■ **Required action**: Return every line of text read from the items below, character for character and in order, with the pictures left out.

___ Source records

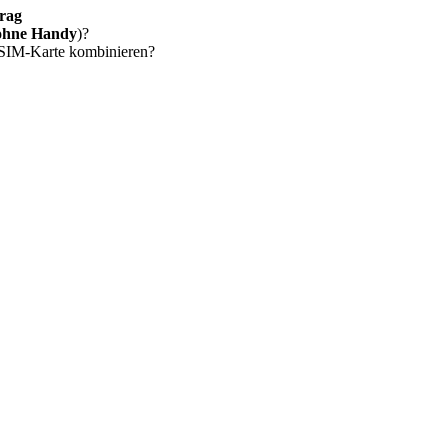
rag
ohne Handy
)?
 SIM-Karte kombinieren?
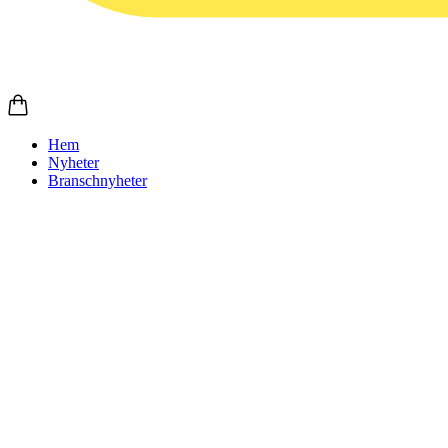
Hem
Nyheter
Branschnyheter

______

■ **Result**:
rag
ohne Handy
)?
 SIM-Karte kombinieren?
Hem
Nyheter
Branschnyheter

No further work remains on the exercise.